1100 Meter neue Versorgungsleitungen

Seligenstadt - Beim Tiefbauamt der Stadt Seligenstadt ist dieser Tage ein Antrag zur Verlegung von 1 100 Meter Versorgungsleitung im Bereich Würzburger Straße/Eisenbahnstraße/ Frankfurter Straße/Ecke Emmastraße eingegangen. Das teilt Erste Stadträtin Claudia Bicherl mit.

Ein entsprechender Bericht des Bauamtes sei in der letzten Magistratssitzung behandelt worden. Da bei dieser Maßnahme auch ein Teil der 2015 beendeten Großbaustelle Würzburger Straße betroffen ist, hat das Bauamt den Magistrat informiert. Im Vorgriff auf die damalige Straßenbaumaßnahme hatte die Stadt Seligenstadt alle Versorgungsträger angeschrieben, ob Leitungssanierungen, Neu- oder Leerrohrverlegungen geplant seien. Im Sommer 2012, vor Beginn der Sanierung, hatte der jetzige Antragssteller mitgeteilt, keine Arbeiten in diesen Bereichen vorzunehmen.

Dem Bauamt bleibt nach dem gesetzlichen Leistungsrecht keine andere Möglichkeit, als die beantragte Aufbruchgenehmigung zu erteilen. Gemäß des gültigen Telekommunikationsgesetzes haben Versorgungsträger das Recht, neue Leitungen zu verlegen.

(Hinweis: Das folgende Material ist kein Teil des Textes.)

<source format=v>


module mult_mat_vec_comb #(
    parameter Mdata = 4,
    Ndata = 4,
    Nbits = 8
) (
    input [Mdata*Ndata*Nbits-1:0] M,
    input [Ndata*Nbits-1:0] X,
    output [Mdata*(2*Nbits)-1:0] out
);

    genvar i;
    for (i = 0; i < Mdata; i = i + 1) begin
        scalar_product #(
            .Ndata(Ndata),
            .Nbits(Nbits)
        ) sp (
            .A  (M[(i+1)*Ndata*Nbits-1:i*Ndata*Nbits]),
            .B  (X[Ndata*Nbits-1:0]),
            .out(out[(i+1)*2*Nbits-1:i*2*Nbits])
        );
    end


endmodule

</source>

Allerdings in diesem Fall unter der Auflage, dass – soweit möglich – das so genannte „Spülbohrverfahren“ angewendet wird. Dabei können bei der Kabelverlegung größere Entfernungen zwischen Start- und Zielgrube überwunden werden, ohne den Boden zu öffnen. Die Leitungen liegen in einer Tiefe von zirka fünf Metern. „Unser Tiefbauamt wird großen Wert auf die ordnungsgemäße Wiederherstellung der Oberfläche legen“, betont Bicherl. Sie bittet um Verständnis für Behinderungen während der Bauarbeiten.